Multiplication Stage: Growing explants can be induced to produce vegetative shoots by including a plant growth regulator cytokine that promotes shoot formation from growing plant cells.

Rooting or Pre-Plant Stage: Growing shoots can be induced to produce adventitious roots by including plant growth regulators auxin that stimulates root formation. An auxin is commonly not necessary for easy rooting plants and many commercial labs will skip this step.

Acclimatization: A growing, rooted shoot can be removed from tissue culture and then established in soil. During this moisture must be gradually reduced over time because tissue-cultured plants are extremely susceptible to wilting.

After this stage tolerant plants having the phytoremediation potential were obtained and used for treatment of contaminated sites. Stable in vitro plantlets of study plants found at industrially contaminated area, Govindpura, are shown in Figure 2.

botanical-sciences-Heavy-Metal

Figure 2: Tissue Culture of Heavy Metal Tolerant Plants (a) Calotropisprocera (b) Ricinuscommunis (c) Daturainoxia (d) Lantana camara

Phytoremediation typically involves the exposure of plants to pollutants in the environment over relatively long periods of time [11]. Accordingly, stable genetic transformation to produce recombinant plants is generally a more appropriate approach than the use of transient expression systems such as plant viral vectors. Plant tissue culture is a necessary step in most techniques used to incorporate foreign genes into the nuclear genomes of plants. After transformation, plant cell cultures also play an important role in the selection of successful transformants and to confirm that enhanced phenotypic traits have been acquired before the time-consuming process of plant regeneration is carried out [10].

Result and Conclusion

The importance of biodiversity (below and above ground) is increasingly considered for the cleanup of the metal contaminated ecosystems. This area is evolving as a revolutionary area of research gaining commercial significance in the contemporary field of environmental biotechnology.Tissue cultures offer more than just experimental convenience and speed compared with whole plant systems. By eliminating the effects of micro flora and translocation barriers, a closer approximation to the intrinsic capacity of plant cells for detoxification of pollutants can be obtained.

Tissue culture of locally adopted plants at industrially contaminated area was producing the genetically similar plantlets, which can be used in phytoremediation purpose.

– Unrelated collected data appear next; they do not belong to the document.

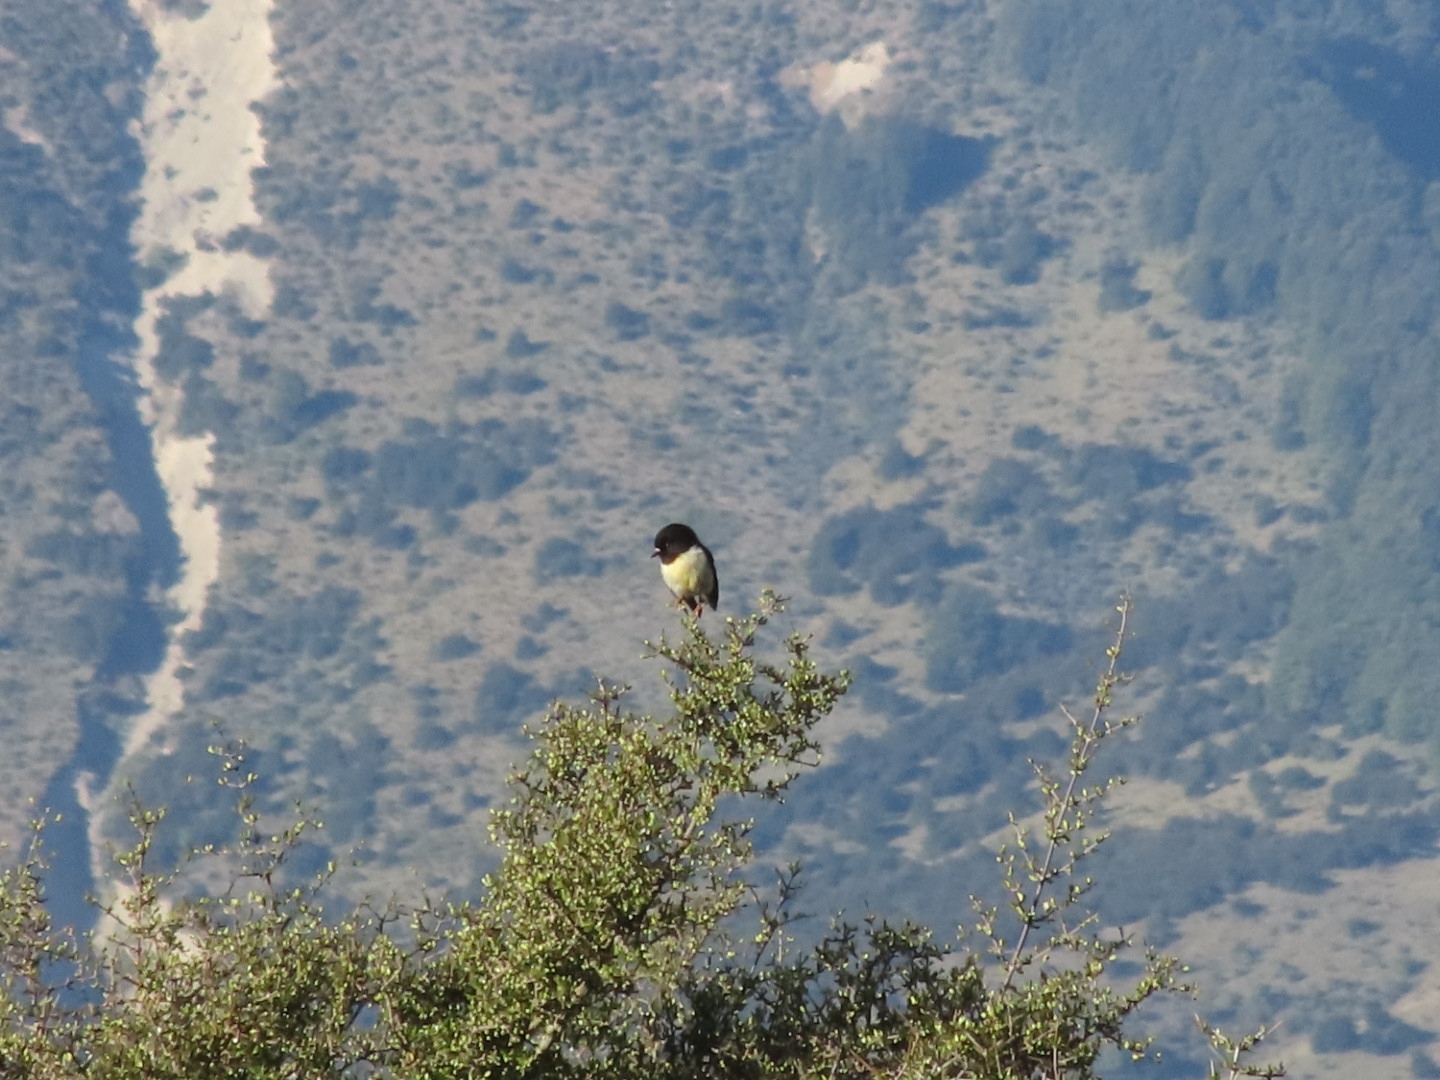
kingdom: Animalia
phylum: Chordata
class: Aves
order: Passeriformes
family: Petroicidae
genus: Petroica
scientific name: Petroica macrocephala
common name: Tomtit
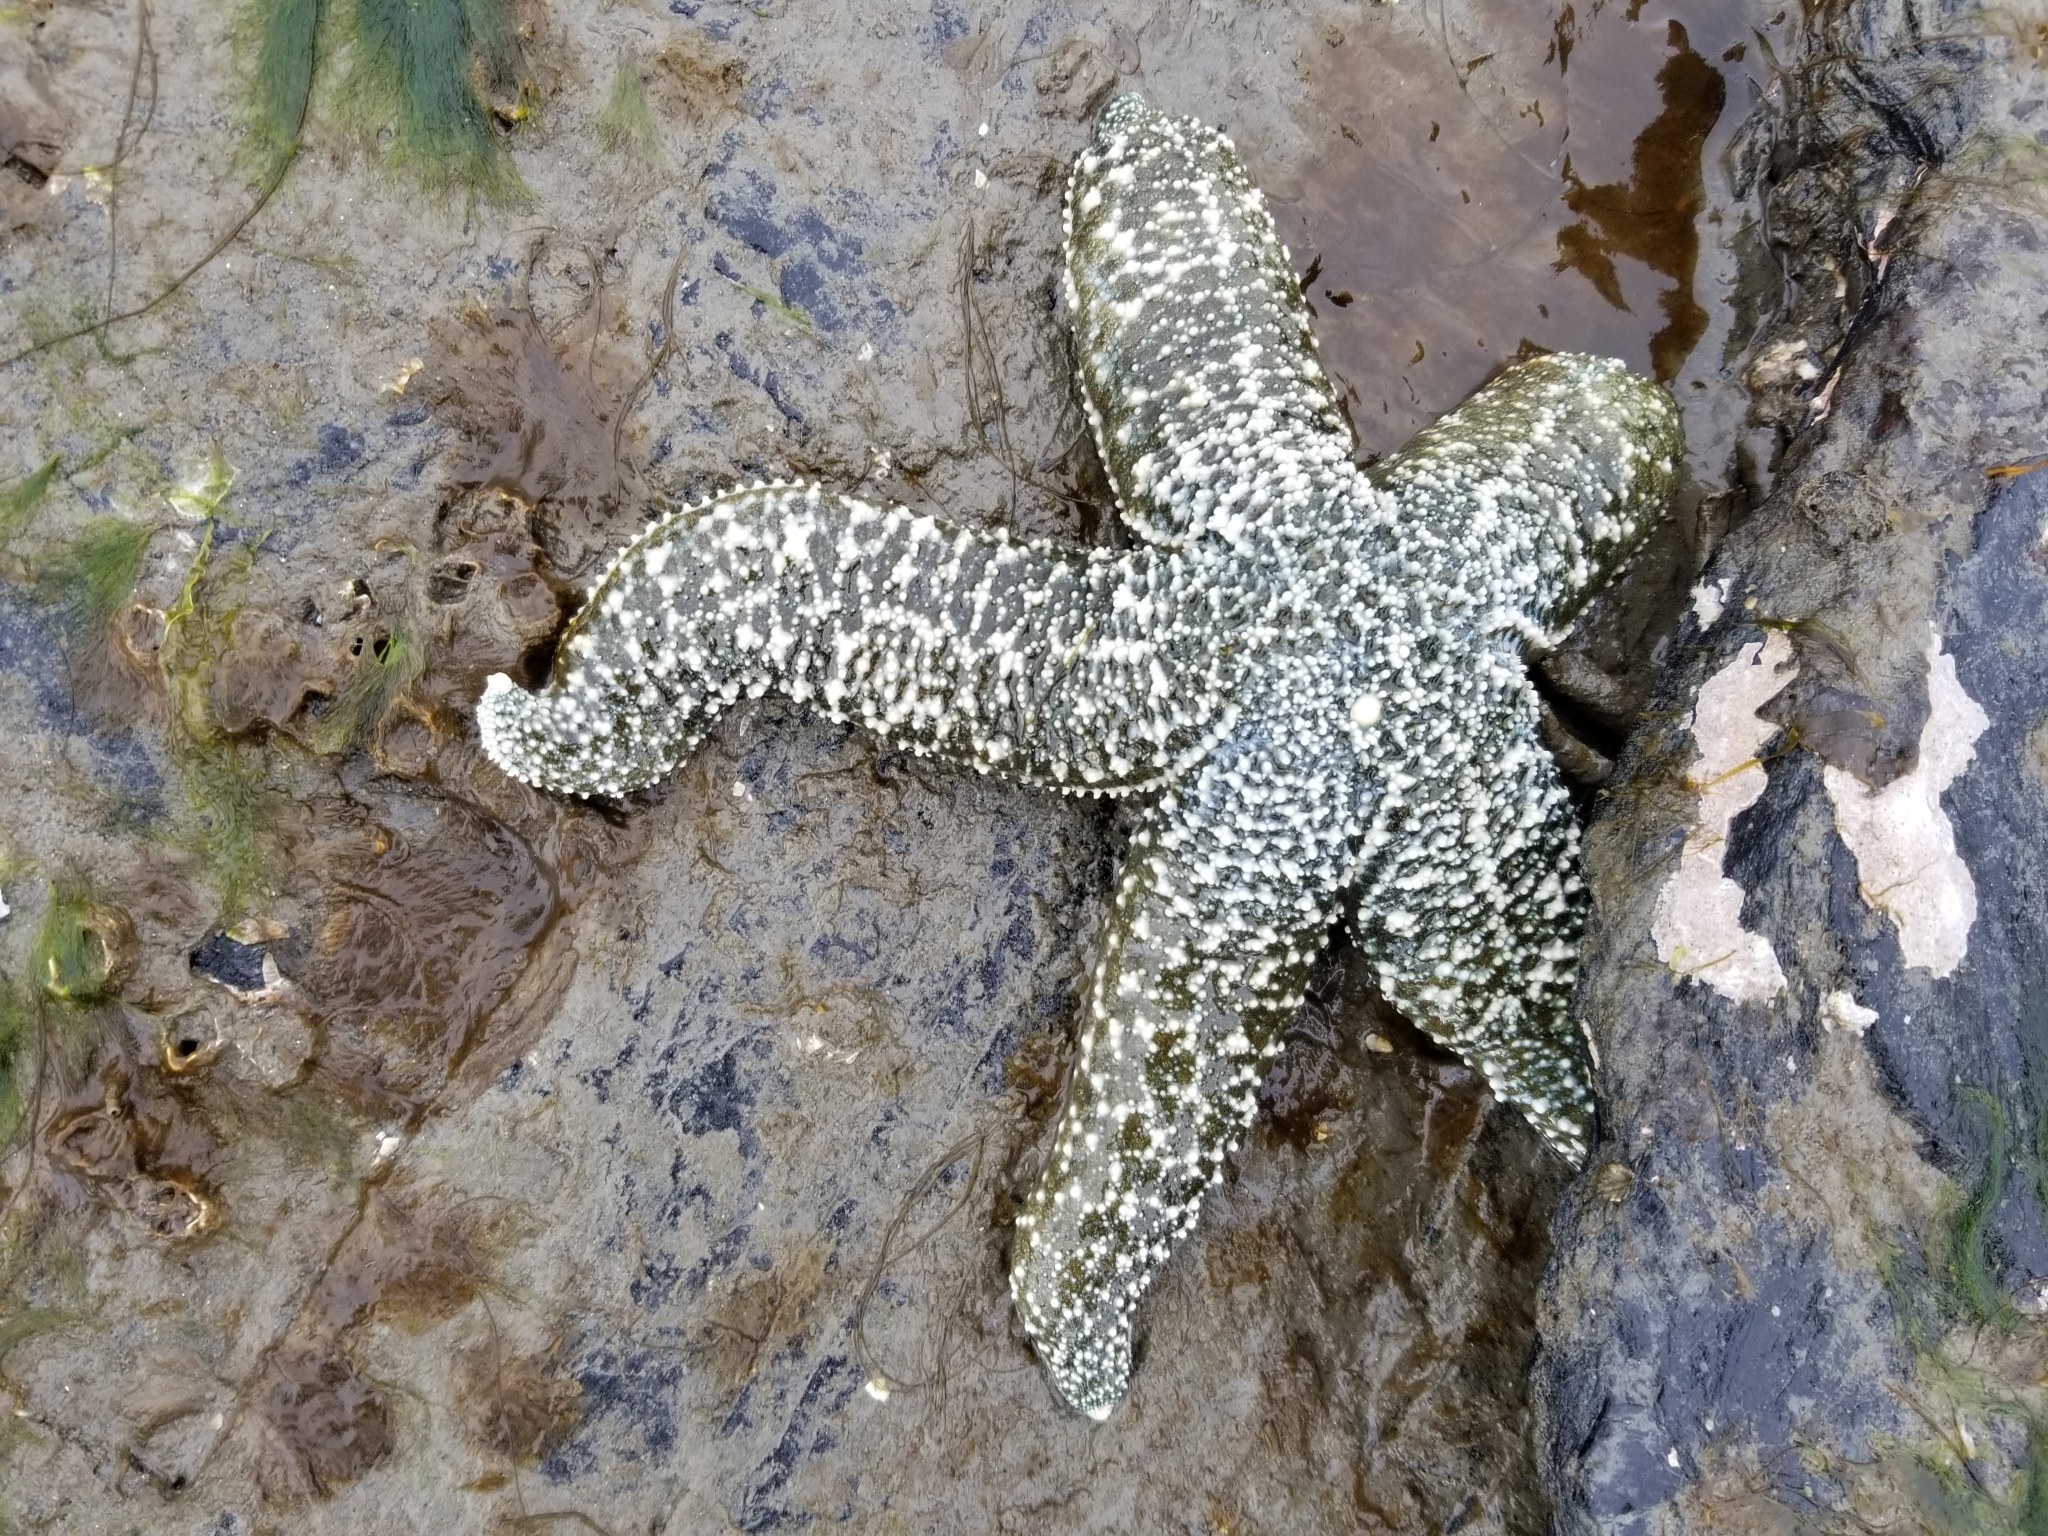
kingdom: Animalia
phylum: Echinodermata
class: Asteroidea
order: Forcipulatida
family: Asteriidae
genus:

Plant tissue cultures are a powerful tool in phytoremediation research as model systems to identify the biochemical responses of plant cells to environmental contaminants, the metabolic capabilities of plant tissues, and the reaction products formed. Plant tissue culture offers the opportunity to examine the genetic endowment or intrinsic enzymatic capacity of particular plant species or cultivars removed from the effects of microbial activity. Much further work is needed in this area to enhance our understanding of the complex biotransformation mechanisms and pathways employed by plants to detoxify organic pollutants.

Nomenclature

• MS – Murashige and Skoogs

• BAP – Benzyl Amino Purine

• NAA- Naphthalene Acetic acid

Acknowledgement

For this research work I would like to thank to my Supervisor Dr. Swati Khare, Professor, Institute for Excellence in Higher Education (IEHE), Bhopal and Co- Supervisor Dr. ShujataGanguly, Professor, M.V.M. College, Bhopal (M.P.), for their complete support and guidance.I also thankful to Dr. Shagufta Khan, Director, Growtips Biotech Training Institute, Bhopal for her support in my research work. Along with this, I would like to thanks to Dr. AabhaGargava, Principal, Govt. M.V.M. Bhopal to provide me resources in M.V.M. college.